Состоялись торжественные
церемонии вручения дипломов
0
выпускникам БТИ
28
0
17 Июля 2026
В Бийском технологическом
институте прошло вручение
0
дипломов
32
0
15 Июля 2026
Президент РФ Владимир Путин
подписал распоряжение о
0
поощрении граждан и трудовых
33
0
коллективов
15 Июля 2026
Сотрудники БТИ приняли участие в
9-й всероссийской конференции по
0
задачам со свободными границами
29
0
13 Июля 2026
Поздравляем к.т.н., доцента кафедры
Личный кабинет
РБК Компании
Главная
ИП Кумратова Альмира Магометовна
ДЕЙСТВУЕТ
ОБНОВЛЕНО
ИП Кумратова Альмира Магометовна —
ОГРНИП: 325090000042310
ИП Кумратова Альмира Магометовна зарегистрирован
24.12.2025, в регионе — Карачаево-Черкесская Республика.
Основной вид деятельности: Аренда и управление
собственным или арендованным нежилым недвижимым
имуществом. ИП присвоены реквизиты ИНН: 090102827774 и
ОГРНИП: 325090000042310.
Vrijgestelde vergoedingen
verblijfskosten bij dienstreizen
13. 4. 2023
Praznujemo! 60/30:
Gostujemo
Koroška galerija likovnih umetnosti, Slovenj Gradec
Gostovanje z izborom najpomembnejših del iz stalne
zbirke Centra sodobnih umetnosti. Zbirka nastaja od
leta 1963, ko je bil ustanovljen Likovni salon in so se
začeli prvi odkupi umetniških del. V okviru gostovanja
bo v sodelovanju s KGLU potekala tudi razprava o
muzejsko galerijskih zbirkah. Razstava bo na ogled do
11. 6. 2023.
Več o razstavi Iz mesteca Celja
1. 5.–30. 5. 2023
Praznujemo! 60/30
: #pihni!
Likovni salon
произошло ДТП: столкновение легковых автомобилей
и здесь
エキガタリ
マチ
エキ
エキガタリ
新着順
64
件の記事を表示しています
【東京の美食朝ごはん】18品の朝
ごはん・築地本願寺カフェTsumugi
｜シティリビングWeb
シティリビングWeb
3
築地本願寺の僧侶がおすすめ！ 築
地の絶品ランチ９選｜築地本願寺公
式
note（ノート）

--------------------------------

● What you will do:
Scan the material line by line and report each one that contains "Альмира".

● Completed task:
ИП Кумратова Альмира Магометовна
ИП Кумратова Альмира Магометовна —
ИП Кумратова Альмира Магометовна зарегистрирован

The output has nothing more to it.